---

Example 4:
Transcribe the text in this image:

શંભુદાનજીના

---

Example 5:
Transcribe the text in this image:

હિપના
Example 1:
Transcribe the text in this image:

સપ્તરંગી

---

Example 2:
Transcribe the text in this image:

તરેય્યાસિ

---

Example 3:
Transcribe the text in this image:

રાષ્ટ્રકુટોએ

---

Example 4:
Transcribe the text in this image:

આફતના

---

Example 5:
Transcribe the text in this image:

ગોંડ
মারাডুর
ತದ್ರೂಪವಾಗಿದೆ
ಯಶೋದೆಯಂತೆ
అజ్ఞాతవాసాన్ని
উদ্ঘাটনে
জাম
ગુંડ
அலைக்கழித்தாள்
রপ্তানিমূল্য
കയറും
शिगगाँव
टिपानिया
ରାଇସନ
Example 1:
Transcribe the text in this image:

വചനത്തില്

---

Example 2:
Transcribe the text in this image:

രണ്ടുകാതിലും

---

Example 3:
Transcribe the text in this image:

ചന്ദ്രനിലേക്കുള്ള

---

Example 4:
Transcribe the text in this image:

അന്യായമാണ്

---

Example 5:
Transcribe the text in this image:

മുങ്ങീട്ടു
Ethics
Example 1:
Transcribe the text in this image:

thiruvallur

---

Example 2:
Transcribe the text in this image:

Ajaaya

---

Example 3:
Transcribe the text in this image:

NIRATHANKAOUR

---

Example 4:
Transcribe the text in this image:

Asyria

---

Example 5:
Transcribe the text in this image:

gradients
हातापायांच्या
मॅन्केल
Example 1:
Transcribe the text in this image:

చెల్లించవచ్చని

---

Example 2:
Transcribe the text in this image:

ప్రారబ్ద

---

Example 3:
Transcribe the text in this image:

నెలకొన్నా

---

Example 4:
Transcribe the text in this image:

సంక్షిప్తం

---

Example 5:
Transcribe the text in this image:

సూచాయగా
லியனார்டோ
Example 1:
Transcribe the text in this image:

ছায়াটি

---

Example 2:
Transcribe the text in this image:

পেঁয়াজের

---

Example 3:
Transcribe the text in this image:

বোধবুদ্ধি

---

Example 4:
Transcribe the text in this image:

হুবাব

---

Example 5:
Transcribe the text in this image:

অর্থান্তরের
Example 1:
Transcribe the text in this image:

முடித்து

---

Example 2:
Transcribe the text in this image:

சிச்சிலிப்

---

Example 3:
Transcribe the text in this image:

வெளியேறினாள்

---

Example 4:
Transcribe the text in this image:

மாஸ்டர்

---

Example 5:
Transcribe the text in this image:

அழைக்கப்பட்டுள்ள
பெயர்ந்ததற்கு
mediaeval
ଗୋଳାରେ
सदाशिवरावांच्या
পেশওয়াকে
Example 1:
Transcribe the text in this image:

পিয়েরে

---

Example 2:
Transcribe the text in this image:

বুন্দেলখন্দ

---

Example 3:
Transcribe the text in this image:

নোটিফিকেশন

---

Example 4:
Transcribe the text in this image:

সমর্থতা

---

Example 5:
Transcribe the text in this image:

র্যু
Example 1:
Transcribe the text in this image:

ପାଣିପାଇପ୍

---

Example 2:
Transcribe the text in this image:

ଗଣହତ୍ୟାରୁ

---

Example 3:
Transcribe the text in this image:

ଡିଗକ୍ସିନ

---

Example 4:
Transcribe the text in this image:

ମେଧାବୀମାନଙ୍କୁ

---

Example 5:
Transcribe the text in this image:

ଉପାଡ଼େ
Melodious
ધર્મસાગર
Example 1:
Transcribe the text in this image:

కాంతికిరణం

################

▸ **THE PROBLEM**
Convert the material from its beginning through the line containing "చెల్లించవచ్చని" into a Markdown table with a Row column numbering each line and a Line column holding it. Leave out blank lines.

▸ **OUTPUT OF THE TASK**
| Row | Line |
|---|---|
| 1 | --- |
| 2 | Example 4: |
| 3 | Transcribe the text in this image: |
| 4 | શંભુદાનજીના |
| 5 | --- |
| 6 | Example 5: |
| 7 | Transcribe the text in this image: |
| 8 | હિપના |
| 9 | Example 1: |
| 10 | Transcribe the text in this image: |
| 11 | સપ્તરંગી |
| 12 | --- |
| 13 | Example 2: |
| 14 | Transcribe the text in this image: |
| 15 | તરેય્યાસિ |
| 16 | --- |
| 17 | Example 3: |
| 18 | Transcribe the text in this image: |
| 19 | રાષ્ટ્રકુટોએ |
| 20 | --- |
| 21 | Example 4: |
| 22 | Transcribe the text in this image: |
| 23 | આફતના |
| 24 | --- |
| 25 | Example 5: |
| 26 | Transcribe the text in this image: |
| 27 | ગોંડ |
| 28 | মারাডুর |
| 29 | ತದ್ರೂಪವಾಗಿದೆ |
| 30 | ಯಶೋದೆಯಂತೆ |
| 31 | అజ్ఞాతవాసాన్ని |
| 32 | উদ্ঘাটনে |
| 33 | জাম |
| 34 | ગુંડ |
| 35 | அலைக்கழித்தாள் |
| 36 | রপ্তানিমূল্য |
| 37 | കയറും |
| 38 | शिगगाँव |
| 39 | टिपानिया |
| 40 | ରାଇସନ |
| 41 | Example 1: |
| 42 | Transcribe the text in this image: |
| 43 | വചനത്തില് |
| 44 | --- |
| 45 | Example 2: |
| 46 | Transcribe the text in this image: |
| 47 | രണ്ടുകാതിലും |
| 48 | --- |
| 49 | Example 3: |
| 50 | Transcribe the text in this image: |
| 51 | ചന്ദ്രനിലേക്കുള്ള |
| 52 | --- |
| 53 | Example 4: |
| 54 | Transcribe the text in this image: |
| 55 | അന്യായമാണ് |
| 56 | --- |
| 57 | Example 5: |
| 58 | Transcribe the text in this image: |
| 59 | മുങ്ങീട്ടു |
| 60 | Ethics |
| 61 | Example 1: |
| 62 | Transcribe the text in this image: |
| 63 | thiruvallur |
| 64 | --- |
| 65 | Example 2: |
| 66 | Transcribe the text in this image: |
| 67 | Ajaaya |
| 68 | --- |
| 69 | Example 3: |
| 70 | Transcribe the text in this image: |
| 71 | NIRATHANKAOUR |
| 72 | --- |
| 73 | Example 4: |
| 74 | Transcribe the text in this image: |
| 75 | Asyria |
| 76 | --- |
| 77 | Example 5: |
| 78 | Transcribe the text in this image: |
| 79 | gradients |
| 80 | हातापायांच्या |
| 81 | मॅन्केल |
| 82 | Example 1: |
| 83 | Transcribe the text in this image: |
| 84 | చెల్లించవచ్చని |